* **Ausgangstext**:
-=-=-
Frau Vopel, wenn Sie das Kaufland nehmen und das wunderbare Beispiel bringen, dann darf ich Ihnen sagen,

(Zwischenruf Abg. Vopel, CDU: Nein, "ein Einkaufsmarkt" habe ich gesagt.)

Kaufmarkt? Gut, ein Einkaufsmarkt. Da muss man einfach mal zur Kenntnis nehmen, dass wir eine Überkapazität an Einkaufsmärkten in Thüringen haben, hat etwas damit zu tun, dass wir eine mangelnde Raumordnung hatten, die verhindert hat, dass solche Überkapazitäten zu Stande gekommen sind. Wir haben in Thüringen eine ganze Reihe von Einkaufsmärkten, meine Damen und Herren, ob Sie es wahrhaben wollen oder nicht. Durch die Einzelgenehmigungen ist das im Ablauf genauso erfolgt, wie es in Briefen der Gewerkschaft HBV schon 90 bis 92 an die Landesregierung übermittelt worden ist,

(Zwischenruf Schuster, Minister für Wirt- schaft, Arbeit und Infrastruktur: Da waren Sie noch gar nicht hier.)
-=-=-
* **Arbeitsauftrag**: Gib den Ausgangstext von "Frau Vopel, wenn" bis einschließlich "gar nicht hier.)" noch einmal wieder und tausche dabei "Einkaufsmärkten" gegen "Supermärkten" aus.
-=-=-
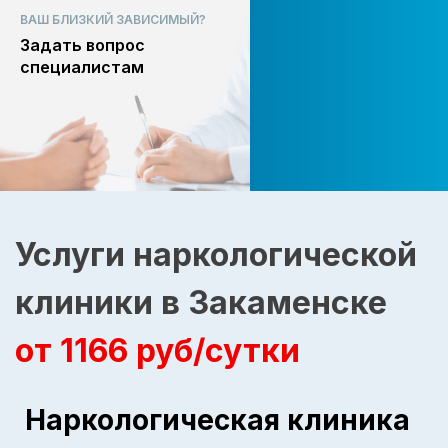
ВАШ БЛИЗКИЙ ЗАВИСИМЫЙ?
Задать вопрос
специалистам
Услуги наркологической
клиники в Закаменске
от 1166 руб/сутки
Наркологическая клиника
-=-=-
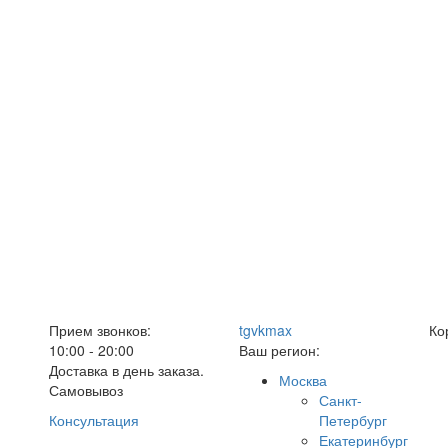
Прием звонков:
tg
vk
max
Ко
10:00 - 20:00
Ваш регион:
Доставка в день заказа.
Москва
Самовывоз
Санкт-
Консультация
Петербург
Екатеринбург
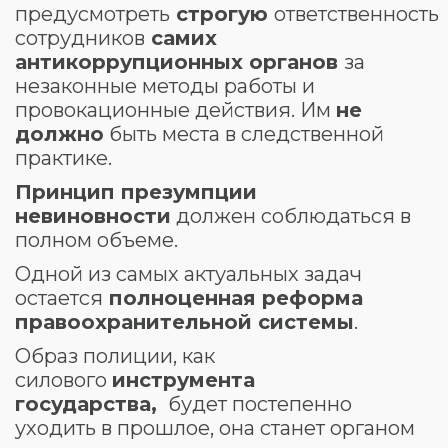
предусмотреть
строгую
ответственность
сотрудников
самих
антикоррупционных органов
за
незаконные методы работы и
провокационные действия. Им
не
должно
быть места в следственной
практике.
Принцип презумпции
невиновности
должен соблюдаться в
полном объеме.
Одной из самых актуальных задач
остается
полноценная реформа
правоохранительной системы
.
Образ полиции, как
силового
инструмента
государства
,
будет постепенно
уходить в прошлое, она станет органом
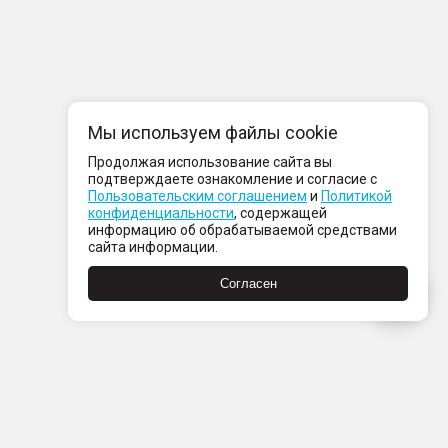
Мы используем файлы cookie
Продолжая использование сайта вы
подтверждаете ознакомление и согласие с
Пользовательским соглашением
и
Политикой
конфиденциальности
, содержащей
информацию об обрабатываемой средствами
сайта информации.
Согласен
-=-=-
* **Antwort**:
Frau Vopel, wenn Sie das Kaufland nehmen und das wunderbare Beispiel bringen, dann darf ich Ihnen sagen,

(Zwischenruf Abg. Vopel, CDU: Nein, "ein Einkaufsmarkt" habe ich gesagt.)

Kaufmarkt? Gut, ein Einkaufsmarkt. Da muss man einfach mal zur Kenntnis nehmen, dass wir eine Überkapazität an Supermärkten in Thüringen haben, hat etwas damit zu tun, dass wir eine mangelnde Raumordnung hatten, die verhindert hat, dass solche Überkapazitäten zu Stande gekommen sind. Wir haben in Thüringen eine ganze Reihe von Supermärkten, meine Damen und Herren, ob Sie es wahrhaben wollen oder nicht. Durch die Einzelgenehmigungen ist das im Ablauf genauso erfolgt, wie es in Briefen der Gewerkschaft HBV schon 90 bis 92 an die Landesregierung übermittelt worden ist,

(Zwischenruf Schuster, Minister für Wirt- schaft, Arbeit und Infrastruktur: Da waren Sie noch gar nicht hier.)